Avant les hospitalisations, l'évolution de l'épidémie est d'abord visible dans les eaux usées

L'objectif du réseau Obépine, qui réunit divers organismes de recherche, est de détecter les traces du génôme viral du Covid-19 dans les eaux usées. De nos toilettes aux stations d'épuration, ce réseau suit l'évolution de la maladie, avec l'objectif d'anticiper les rebonds de l'épidémie.

Un laboratoire travaillant notamment sur la détection du virus SARS-CoV-2 dans les eaux usées. Nancy, le 2 octobre 2020.
Un laboratoire travaillant notamment sur la détection du virus SARS-CoV-2 dans les eaux usées. Nancy, le 2 octobre 2020. © Cédric Jacquot / L'Est Républicain / Maxppp

Anticiper l'arrivée ou le développement du virus du Covid-19, en détectant la charge virale contenue dans l'eau des égouts, c'est l'objectif du réseau Obépine. Obépine, pour Observatoire épidémiologique des eaux usées. Ce réseau, né au mois d'avril dernier, d'abord dans la région parisienne, rassemble plusieurs organismes de recherche, avec une mission : la mise en place d'un système d'alerte précoce, pour anticiper l'évolution de la maladie.
 

Un très bon indicateur de circulation du virus


Ces laboratoires de recherche ont mis en évidence que les eaux usées sont un très bon indicateur de circulation du virus. Ainsi dès le début de mois de mars, avant même la vague d'hospitalisations à Paris, le génome viral du sars-cov-2 était présent dans les égouts d'Ile-de-France et annonçait l'épidémie.
 

 

"On voit la vague arriver de loin, comme avec des jumelles"


"Le virus, qui n'attaque pas que les voies aériennes mais aussi la partie entérique, passe en effet dans les selles des personnes positives au Covid-19, avant même qu'elles ne déclarent la maladie, qu'elles soient symptomatiques et asymptomatiques. Plus de la moitié des personnes infectées excrètent le virus par les selles avant même les premiers signes cliniques", indique ainsi Yvon Maday, professeur de mathémathiques appliquées à Sorbonne-Université Paris-Roscoff, et participant au réseau Obépine.

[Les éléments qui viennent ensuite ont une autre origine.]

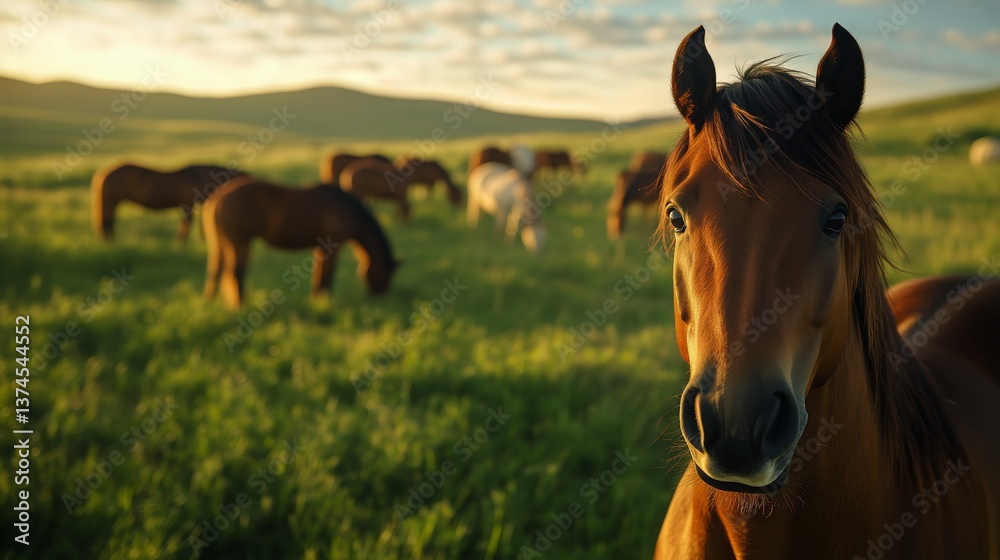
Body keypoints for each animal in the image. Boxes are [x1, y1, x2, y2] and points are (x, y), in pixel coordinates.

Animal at [91, 163, 245, 243]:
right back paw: (109, 241)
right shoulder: (187, 206)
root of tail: (103, 173)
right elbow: (185, 226)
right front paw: (180, 244)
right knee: (107, 220)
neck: (200, 176)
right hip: (111, 201)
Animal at [202, 177, 397, 309]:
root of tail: (220, 196)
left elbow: (319, 276)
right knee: (236, 273)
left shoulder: (320, 249)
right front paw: (325, 302)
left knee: (217, 272)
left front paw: (316, 301)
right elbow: (327, 276)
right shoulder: (333, 248)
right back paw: (239, 305)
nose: (381, 298)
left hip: (222, 245)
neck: (346, 209)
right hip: (240, 244)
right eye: (386, 273)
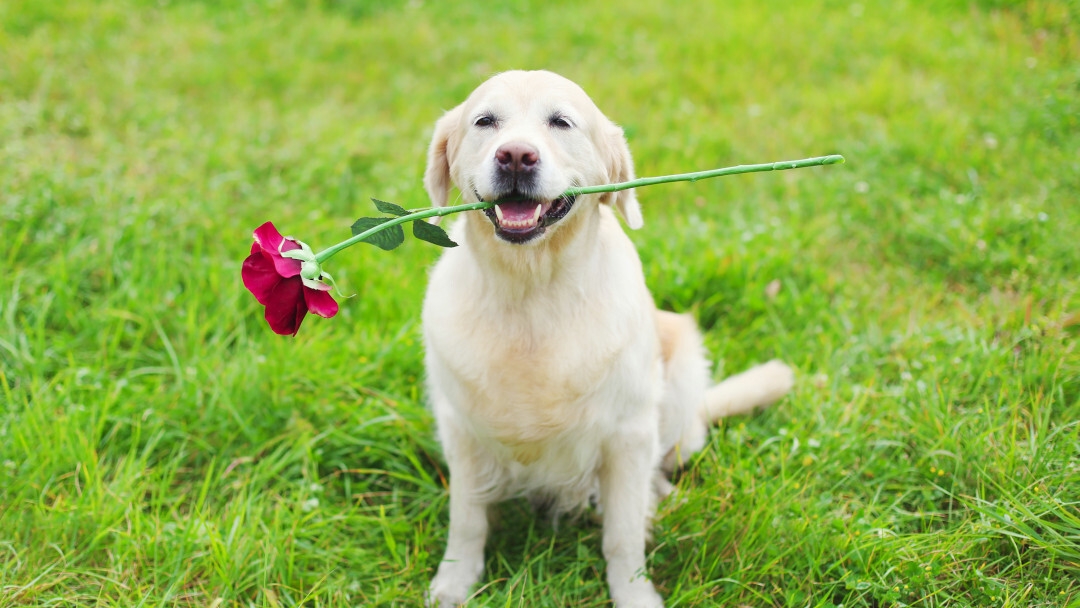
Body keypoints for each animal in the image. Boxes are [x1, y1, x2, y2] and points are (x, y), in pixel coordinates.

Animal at [421, 70, 794, 604]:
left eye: (561, 122)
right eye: (485, 121)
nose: (515, 155)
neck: (532, 293)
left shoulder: (629, 434)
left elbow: (623, 532)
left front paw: (634, 593)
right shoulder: (462, 430)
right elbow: (467, 519)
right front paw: (454, 583)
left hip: (680, 372)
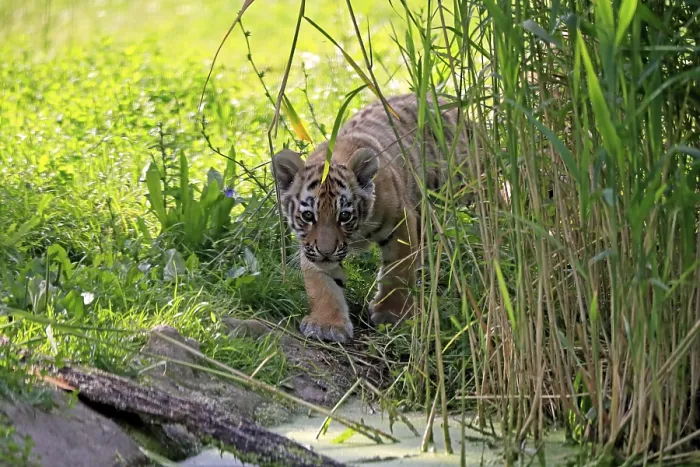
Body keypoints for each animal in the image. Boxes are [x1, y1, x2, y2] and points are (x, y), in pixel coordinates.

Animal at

D'où l'intérêt de la méthode, car l'augmentation de la concentration de la charge virale dans les eaux usées, précèdent les hospitalisations. "La sensibilité est importante et on voit la vague arriver de loin, comme avec des jumelles" poursuit le chercheur breton "il y a un effet d'alarme intéressant à cet indicateur".

Ces données permettent de qualifier les traces de génome viral mais aussi de les quantifier. Il est ainsi possible de mesurer la quantité de génomes par litre. "Mais pour la relier à un nombre de malades, c'est plus compliqué", note Yvon Maday. Les chercheurs sont en train d'y travailler et "La connaissance est en train de se faire".
 

Analyse d'échantillons issus des stations d'épuration


À partir de neuf laboratoires conventionnés, le réseau Obépine centralise et analyse des échantillons, en provenance de plus en plus de stations d'épuration. Des données qui permettent de surveiller la dynamique du virus sur tout le territoire français et de pouvoir en tirer des prévisions sur sa circulation. 

Les prélèvements réalisés sur 24h, deux fois par semaine sont analysés et les résultats obtenus sous deux à trois jours sont transmis aux collectivités. Les échantillons, qui provenaient d'une trentaine de stations d'épuration "sentinelles" au départ, sont au nombre de 158 désormais, dont sept en Bretagne, comme à Rennes, Saint-Malo, Lorient ou Quimper.

De plus en plus de communes, et de stations d'épuration participent au programme, partout en France. Ces analyses pourraient être des données essentielles pour la prise de décision des pouvoirs publics. Faut-il reconfiner, instaurer un couvre-feu dans telle ville ou dans telle autre ? En suivant au plus près l'évolution de l'épidémie et la dynamique de l'infection.